So it's unlikely to be linked with an stdout/stdin
issue, or even related to gnovm
.
I am gonna take this over.
According to @zivkovicmilos, the short-term solution is #1495. For the long-term solution, Milos wants to collaborate with @petar-dambovaliev on a larger refactoring.
A potential temporary solution to provide more comfort for everyone is to label the tests as "flappy" so that they are checked intermittently instead of always (https://github.com/gnolang/gno/issues/202). However, it is advisable to avoid relying on this temporary system.
diff --git a/tm2/pkg/bft/consensus/state_test.go b/tm2/pkg/bft/consensus/state_test.go
index 35877837..713be1df 100644
--- a/tm2/pkg/bft/consensus/state_test.go
+++ b/tm2/pkg/bft/consensus/state_test.go
@@ -1055,6 +1055,7 @@ func TestProposeValidBlock(t *testing.T) {
t.Log("### ONTO ROUND 4")
ensureNewProposal(proposalCh, height, round)
+ ensurePrevote(voteCh, height, round)
rs = cs1.GetRoundState()
assert.True(t, bytes.Equal(rs.ProposalBlock.Hash(), propBlockHash))
^ that should fix it for the test TestProposeValidBlock. And likewise for similar flappy BFT tests. There are probably no sync/lock bugs in Tendermint core bft; the reason why it is locked on cs1.GetRoundState() is because the consensus engine is locked trying to write an event (in this case a prevote event).
You will find that the deadlock happens toward the end of the test. This is because the race condition usually only manifests at the end where we forgot to read an event from a channel (and "ensure*" consumes these), and these are relatively easy to fix by looking at similar tests (or the same one above) and looking at the order of ensure calls there for each round.
It's also possible that the deadlock happens within a round in the middle of a test. In that case the fix should probably be easy: probably just need to move one or more ensure* calls up before a call like cs1.GetRoundState().
The WARN statements: "[WARN] EventSwitch subscriber test-client blocked on " were put there to help fix these tests. So please use them and also keep the WARN logging because it will come handy in the future.
The goroutine 20840 [select, 11 minutes]:
for events.SubscribeFilteredOn
is misleading because it's actually for 11m plus the time that produced the prior WARN messages: 40s + 1m20s + 2m40s + 5m20s = 600s = 10m. So this event send was actually stuck for 21 minutes it seems.
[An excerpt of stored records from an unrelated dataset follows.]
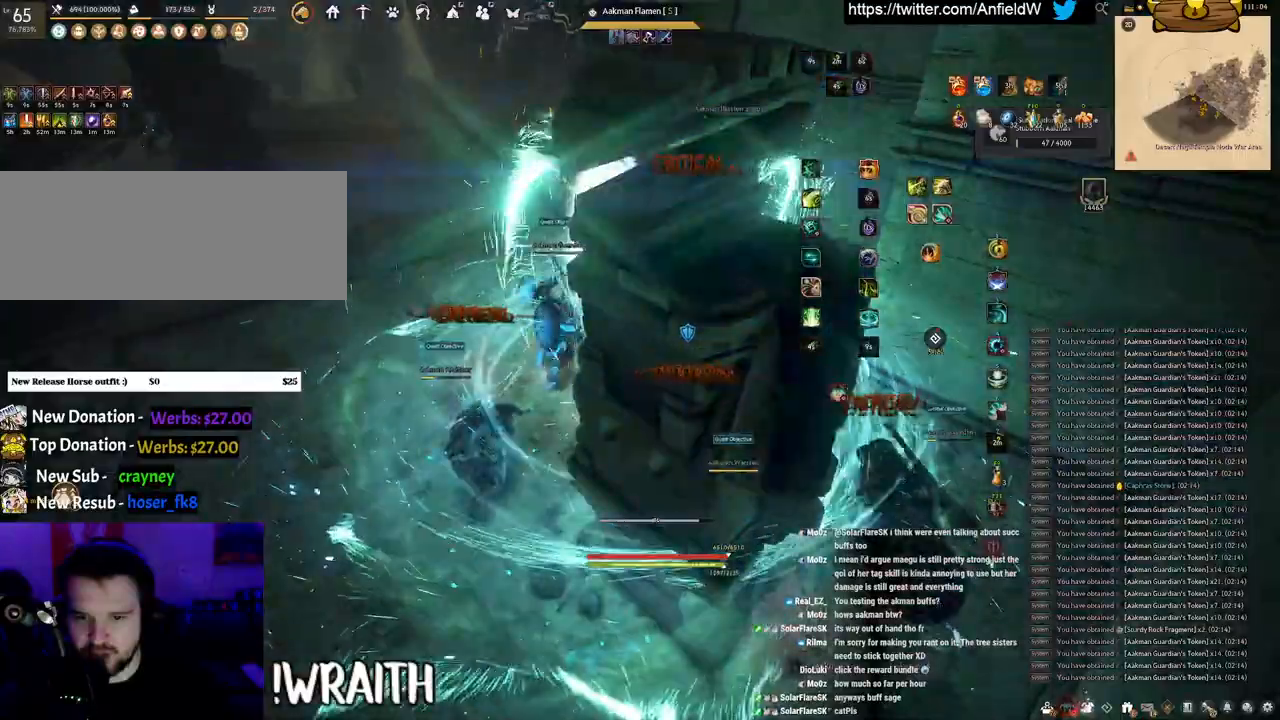
{"keys": [], "mouse": [], "events": [[33, "shift", "up"], [83, "w", "down"], [416, "f", "up"], [416, "w", "up"]]}
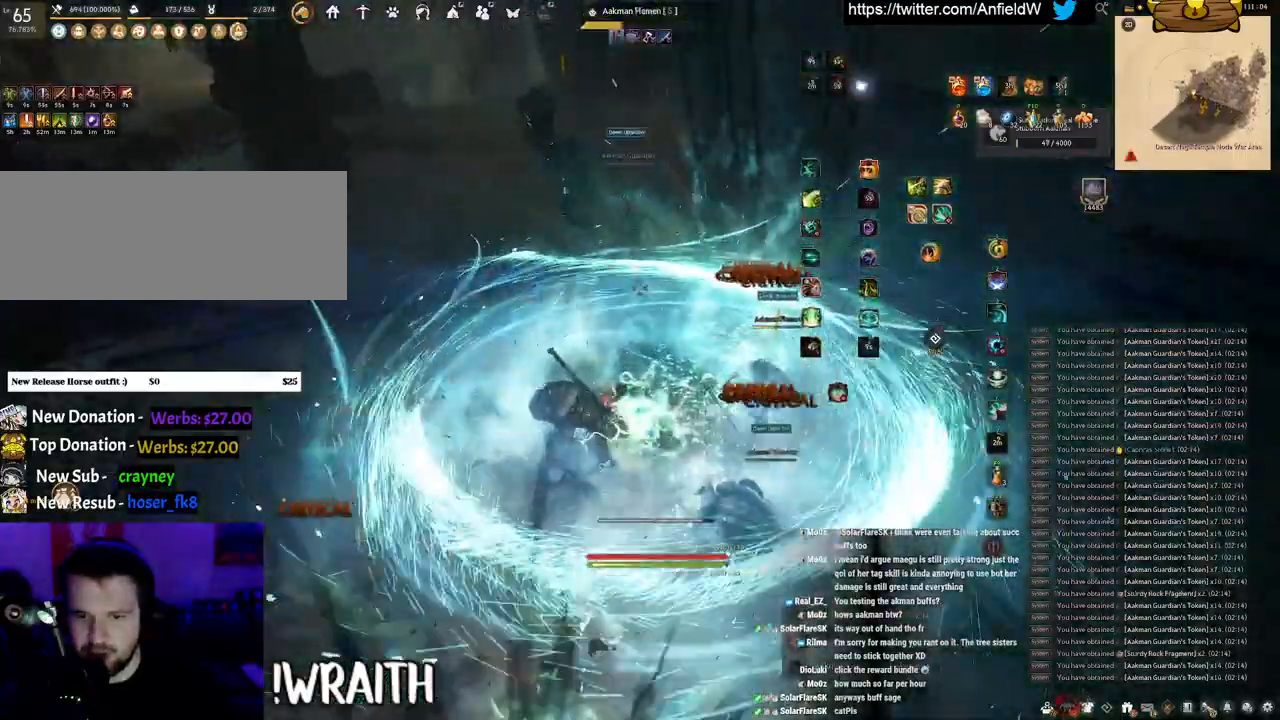
{"keys": [], "mouse": [], "events": []}
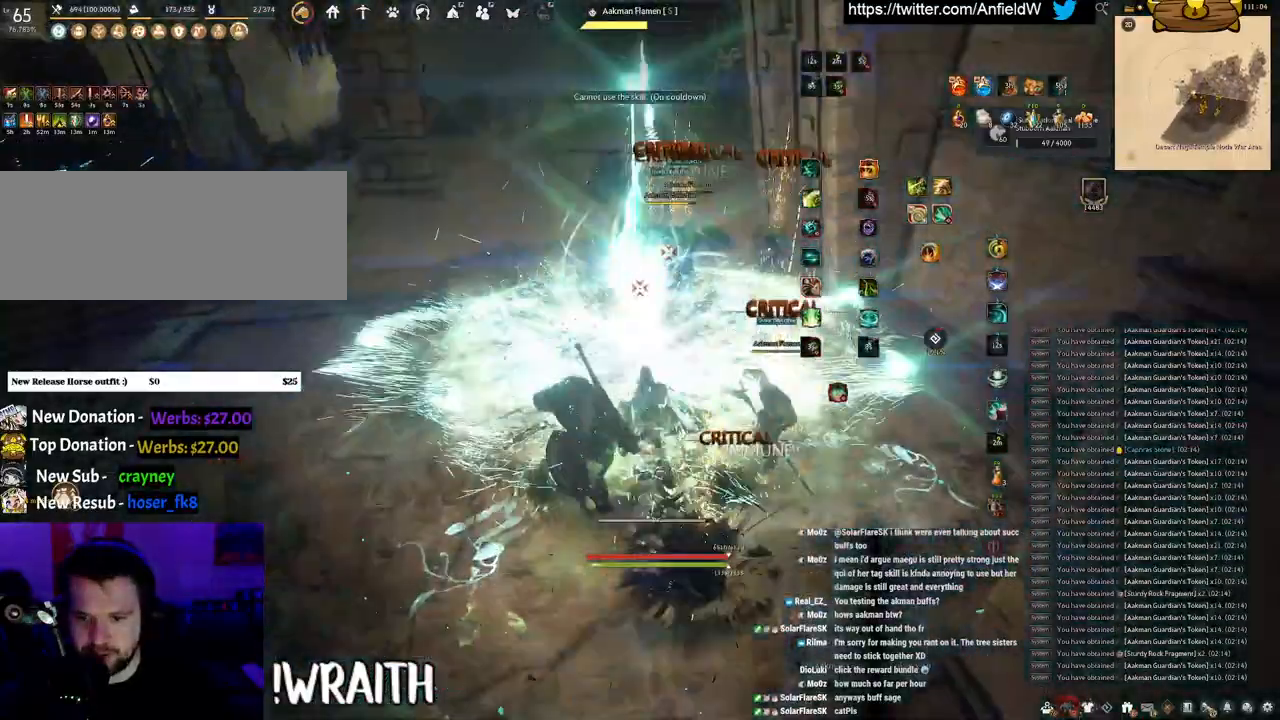
{"keys": [], "mouse": [], "events": [[33, "q", "down"], [483, "q", "up"]]}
In the end, our tests will have precise event consumption testing, which is good. Any solution that tries to mask the problem by buffering the event system is just going to end up encountering some other more complex problem later. So please keep the BFT tests as is and keep adding ensure methods to completely cover all events and the order they are produced.
I attempted multiple times to make these tests fail locally, but was unsuccessful, even with -count 100
.
Does anyone know how we can write comprehensive tests that can fail locally and not only on the CI? One idea is to use the following pseudocode:
for keyword1 in keywords {
for keyword2 in keywords {
setPerTestTimeout(...)
node.init()
node.add(keyword1)
node.add(keyword2)
node.processEvents()
assertEmptyQueue()
}
}
The problem stems from performance differences and spurts. That's not something you can generally detect for unless you use some tool to modify the timing of various goroutines randomly and allow for specifying behavior. I'm not suggesting that at all, that is crazy lol.
For the BFT tests we can do this:
--- a/tm2/pkg/bft/consensus/state_test.go
+++ b/tm2/pkg/bft/consensus/state_test.go
@@ -1055,6 +1055,9 @@ func TestProposeValidBlock(t *testing.T) {
t.Log("### ONTO ROUND 4")
ensureNewProposal(proposalCh, height, round)
+ //ensurePrevote(voteCh, height, round)
+. longEnough := 10 * time.Second
+ time.Sleep(longEnough)
rs = cs1.GetRoundState()
assert.True(t, bytes.Equal(rs.ProposalBlock.Hash(), propBlockHash))
Wait long enough before any last state reads or assertions on BFT tests for the consensus round. Locally this should get yours to fail too. 10 seconds sounds be enough on a local laptop for BFT state calculations to go through. On CI maybe it needs to be a bit longer. But we can optionally enable this by setting a flag that optionally searchces for these cases rather than it being the norm. Nobody wants BFT test cases to each take 10 seconds longer lol.
This has been fixed as part of #1515
This is the test with the highest flappiness/flakiness.
Related with #202